Наташа подставила лицо под дождь. Рот у нее был приоткрыт, глаза зажмурены.
— Держи меня крепко! — крикнула она.
Ветер усилился, за секунду улица опустела. Только в подъездах жались люди, да время от времени кто-нибудь, согнувшись, быстро пробегал вдоль домов, влажно заблестевших под серебристой пеленой дождя. Дождь барабанил по асфальту, и улица превратилась в темную, бурлящую неглубокую реку, в которую градом сыпались прозрачные копья и стрелы.
— О Боже! — воскликнула вдруг Наташа. — Ты же в новом костюме.
— Поздно заметила, — сказал я.
— Я думала только о себе.

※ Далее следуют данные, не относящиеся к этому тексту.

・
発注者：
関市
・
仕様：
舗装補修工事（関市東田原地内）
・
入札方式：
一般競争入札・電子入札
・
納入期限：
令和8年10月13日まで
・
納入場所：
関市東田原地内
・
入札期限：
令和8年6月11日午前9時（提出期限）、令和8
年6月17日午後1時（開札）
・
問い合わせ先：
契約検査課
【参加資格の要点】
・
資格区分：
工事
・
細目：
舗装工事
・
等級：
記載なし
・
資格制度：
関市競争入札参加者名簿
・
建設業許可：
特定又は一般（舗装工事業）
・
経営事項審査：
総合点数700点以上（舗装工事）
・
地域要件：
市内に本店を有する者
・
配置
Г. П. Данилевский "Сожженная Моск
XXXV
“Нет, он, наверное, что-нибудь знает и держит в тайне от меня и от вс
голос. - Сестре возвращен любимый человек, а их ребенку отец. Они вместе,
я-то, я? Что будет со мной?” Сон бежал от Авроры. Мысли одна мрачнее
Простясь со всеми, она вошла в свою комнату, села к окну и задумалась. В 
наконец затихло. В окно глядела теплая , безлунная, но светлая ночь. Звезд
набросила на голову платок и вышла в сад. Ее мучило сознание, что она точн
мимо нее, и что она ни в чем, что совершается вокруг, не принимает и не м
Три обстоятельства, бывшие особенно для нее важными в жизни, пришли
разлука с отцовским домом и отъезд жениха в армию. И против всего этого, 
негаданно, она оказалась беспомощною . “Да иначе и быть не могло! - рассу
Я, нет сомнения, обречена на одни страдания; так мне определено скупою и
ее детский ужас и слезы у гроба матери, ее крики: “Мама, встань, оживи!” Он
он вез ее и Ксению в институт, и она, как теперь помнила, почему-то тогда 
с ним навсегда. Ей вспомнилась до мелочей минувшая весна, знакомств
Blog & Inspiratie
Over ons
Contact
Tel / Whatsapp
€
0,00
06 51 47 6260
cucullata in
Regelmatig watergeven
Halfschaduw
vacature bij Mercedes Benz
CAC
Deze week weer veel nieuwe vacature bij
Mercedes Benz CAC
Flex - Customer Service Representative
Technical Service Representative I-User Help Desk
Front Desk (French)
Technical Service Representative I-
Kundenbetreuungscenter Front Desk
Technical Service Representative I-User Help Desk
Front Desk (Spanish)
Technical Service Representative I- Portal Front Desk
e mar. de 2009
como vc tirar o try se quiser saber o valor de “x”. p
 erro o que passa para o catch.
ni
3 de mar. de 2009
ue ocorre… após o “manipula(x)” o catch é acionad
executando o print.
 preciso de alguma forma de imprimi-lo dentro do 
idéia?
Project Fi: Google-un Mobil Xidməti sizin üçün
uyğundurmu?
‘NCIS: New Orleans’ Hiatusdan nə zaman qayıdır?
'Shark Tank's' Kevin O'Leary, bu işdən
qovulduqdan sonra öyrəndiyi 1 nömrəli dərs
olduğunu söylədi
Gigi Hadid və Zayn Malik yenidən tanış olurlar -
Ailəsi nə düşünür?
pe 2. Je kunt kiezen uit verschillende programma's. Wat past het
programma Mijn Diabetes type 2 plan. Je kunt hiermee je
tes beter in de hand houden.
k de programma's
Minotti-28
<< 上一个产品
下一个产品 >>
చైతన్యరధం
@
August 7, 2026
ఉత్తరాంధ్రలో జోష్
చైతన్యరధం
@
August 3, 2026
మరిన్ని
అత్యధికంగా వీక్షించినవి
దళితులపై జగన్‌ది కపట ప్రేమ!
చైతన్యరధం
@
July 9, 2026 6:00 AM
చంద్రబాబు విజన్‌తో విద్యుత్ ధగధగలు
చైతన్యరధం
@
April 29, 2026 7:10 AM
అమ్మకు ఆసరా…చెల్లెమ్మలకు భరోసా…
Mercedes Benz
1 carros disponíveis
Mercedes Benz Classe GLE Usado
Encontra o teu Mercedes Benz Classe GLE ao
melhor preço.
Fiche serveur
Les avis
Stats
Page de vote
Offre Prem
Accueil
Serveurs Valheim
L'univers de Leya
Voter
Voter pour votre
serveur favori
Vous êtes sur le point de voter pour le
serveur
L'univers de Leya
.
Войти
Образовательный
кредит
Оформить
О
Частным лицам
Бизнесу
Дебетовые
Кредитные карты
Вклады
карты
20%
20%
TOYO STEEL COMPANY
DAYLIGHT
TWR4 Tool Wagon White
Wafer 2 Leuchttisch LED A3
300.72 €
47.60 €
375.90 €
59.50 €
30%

А на мне ничего такого нет. — Наташа подняла платье почти до бедер, мелькнули короткие белые трусики. Чулок на ней не было, а в ее белые лаковые босоножки на высоких каблуках ручьями лилась вода. — Ты — совсем другое дело. Что будет с твоим новым костюмом? Ведь за него даже не все деньги внесены.
— Слишком поздно, — повторил я. — Кроме того, я его высушу и выглажу. Кстати, деньги за него уже все внесены. И мы можем и впредь неумеренно восторгаться разбушевавшимися стихиями! К черту костюм! Давай выкупаемся в фонтане перед отелем «Плаза». Наташа засмеялась и втолкнула меня в подъезд.
— Спасем хотя бы подкладку и конский волос. Их ведь не выгладишь. Да и ливень не такая уж невидаль, не то что новый костюм. А восторгаться можно также под крышей в парадном. Смотри, как сверкает! Стало совсем холодно. Какой ветер!
«Наташа умеет быть практичной и в то же время легкомысленной», — думал я, целуя ее теплое маленькое личико. Мы оказались между витринами двух магазинов: в одном были выставлены корсеты для пожилых полных дам, другая была витриной зоомагазина. На полках от самого низа до верха стояли подсвеченные аквариумы с зеленоватой, как бы шелковистой водой, в которой плавали яркие рыбки. Когда-то я сам разводил рыбок и узнал теперь некоторые породы. Удивительное чувство: как будто передо мной в мерцающем свете возникло собственное детство; казалось, оно беззвучно появилось из какого-то другого нездешнего и все же знакомого мне мира, окруженное зигзагами молний, но недоступное им; там все осталось таким, как было; словно добрый волшебник не дал вещам ни состариться, ни разрушиться, ни запачкаться в крови.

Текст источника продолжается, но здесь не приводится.